How can I access the core-dump file if a container in AKS crashes?

Simon Schick (ITC Service) 106 Reputation points
2020-05-25T14:27:43.67+00:00

The OS Linux allows me to create a core-dump if an application crashes, which contains the data the application had in memory at the time of the crash. This is very valuable in order to do post-mortem debugging (https://en.wikipedia.org/wiki/Core_dump).

While trying to run my containers on an AKS cluster, I discovered, that the VMs of an AKS cluster do not set a custom value as path for where to save the core dump, which tries to pipe it to /usr/share/apport/apport %p %s %c. Pipes are forwarded to the host system (see https://unix.stackexchange.com/questions/565788/core-file-may-or-may-not-escape-docker-container-depending-on-the-core-pattern) where I would like to know what the values of each VM are and how I can pick up these core-dump files.

According to a stackoverflow answer (https://stackoverflow.com/questions/58715733/export-memory-dump-azure-kubernetes) this should be somewhere in the docs of Azure, but I couldn't find any reference.

Please tell me where AKS stores the core-dump files of my containers and how I can access them.

Azure Kubernetes Service (AKS)
Azure Kubernetes Service (AKS)
An Azure service that provides serverless Kubernetes, an integrated continuous integration and continuous delivery experience, and enterprise-grade security and governance.
1,116 questions
No comments
{count} votes

Accepted answer
  1. Simon Schick (ITC Service) 106 Reputation points
    2020-06-05T08:27:12.04+00:00

    For my purposes I resolved it by:

    1. Creating a DaemonSet which runs a privileged container using the pid of the host.
    2. Use nsenter to enter the main namespace.
    3. Execute a command which changes the core_pattern file.
    4. Wait forever, because a DaemonSet must have the restart-policy set to Always.

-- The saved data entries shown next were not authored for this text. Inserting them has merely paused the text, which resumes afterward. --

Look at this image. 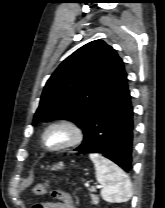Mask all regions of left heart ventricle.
I'll use <instances>...</instances> for the list:
<instances>
[{
    "label": "left heart ventricle",
    "instance_id": "left-heart-ventricle-1",
    "mask_svg": "<svg viewBox=\"0 0 165 208\" xmlns=\"http://www.w3.org/2000/svg\"><path fill=\"white\" fill-rule=\"evenodd\" d=\"M68 137V132L65 129L57 128L48 133L46 141L50 146H56L64 143Z\"/></svg>",
    "mask_w": 165,
    "mask_h": 208
}]
</instances>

    This instruction was taken from: https://medium.com/[@](/users/na/?userId=174b737b-7ffe-0003-0000-000000000000)/initialize-your-aks-nodes-with-daemonsets-679fa81fd20e

    Here's the final configuration:

       apiVersion: apps/v1  
       kind: DaemonSet  
       metadata:  
         name: init-node  
       spec:  
         selector:  
           matchLabels:  
             job: init-node  
         template:  
           metadata:  
             labels:  
               job: init-node  
           spec:  
             hostPID: true  
             restartPolicy: Always  
             containers:  
             - image: alpine:3.12.0  
               name: init-node  
               securityContext:  
                 privileged: true  
               command: ["/bin/sh"]  
               args: ["-c", "nsenter -t 1 -m -- su -c \"echo \\\"/core/core.%e.%p.%t\\\" > /proc/sys/kernel/core_pattern\" && sleep infinity"]  
    

    Since pipes are executed in the namespace of root, I'll see if I can create a script which writes the datastream it gets as input to a location. By this, I can have a directory, mounted on the host system (best case an Azure File System instance) where this application would write the core-dump to. In this case the dump would be saved outside the container, which actually would be the best scenario for me.

    EDIT:
    The last part was the easiest. Just set /proc/sys/kernel/core_pattern to |/bin/dd of=/core/%h.%e.%p.%t and your core-dumps will get piped to /core on your host. Now mount an AzureFileStorage (https://learn.microsoft.com/en-us/azure/virtual-machines/linux/mount-azure-file-storage-on-linux-using-smb) on this location and you're ready to go.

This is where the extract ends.